#### [Extract to read]
^^^^

# rams?



## TailorO (Apr 7, 2008)

I have been keeping Malawi cichlids for a little while but i also have a 30 gallon planted community tank with: 
5 Buenos Ares tetras 
a few cardinal and neon tetras 
2 large but very docile powder blue gouramis
1 pleco
2 cory cats

I was wanting to add some new fish to the mix with a little more colour. I saw some Rams at the LFS and was wondering if they would be ok in this tank. Any suggestion?


----------



## DirtyBlackSocks (Jan 24, 2008)

bolivian or blue ram?


----------



## TailorO (Apr 7, 2008)

i think they are blue rams. Scientific name is Mikrogeophagus ramirezi


----------



## cichlidaholic (Dec 7, 2005)

The Buenos aries tetras can be a bit nippy, from what I've been told, but I have several in with my Bolivian rams, and I've never had any problems out of them.

I'm wondering how the gouramis might react to new additions to the tank???

I take it you aren't interested in breeding, with this being a community tank.

What is your ph on this one?

And, what are the dimensions on the tank?

Kim


----------



## TailorO (Apr 7, 2008)

No, i'm not interested in breeding.

^^^^

#### [Exercise instructions]
Please output the rams thread word for word, starting at the words "## cichlidaholic (Dec" and ending after the words "out of them.".

#### [Data provided]
^^^^

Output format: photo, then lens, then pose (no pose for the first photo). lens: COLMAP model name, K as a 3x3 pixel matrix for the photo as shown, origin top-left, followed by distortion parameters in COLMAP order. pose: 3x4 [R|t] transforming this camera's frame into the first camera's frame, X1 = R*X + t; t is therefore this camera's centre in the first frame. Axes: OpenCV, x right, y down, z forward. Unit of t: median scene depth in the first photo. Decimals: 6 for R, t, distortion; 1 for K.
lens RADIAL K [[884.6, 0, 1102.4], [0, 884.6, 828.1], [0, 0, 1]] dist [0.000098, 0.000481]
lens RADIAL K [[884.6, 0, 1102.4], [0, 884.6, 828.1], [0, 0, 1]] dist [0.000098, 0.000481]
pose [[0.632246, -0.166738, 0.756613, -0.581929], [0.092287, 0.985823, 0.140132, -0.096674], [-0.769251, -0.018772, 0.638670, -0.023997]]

^^^^

#### [Task answer]
## cichlidaholic (Dec 7, 2005)

The Buenos aries tetras can be a bit nippy, from what I've been told, but I have several in with my Bolivian rams, and I've never had any problems out of them.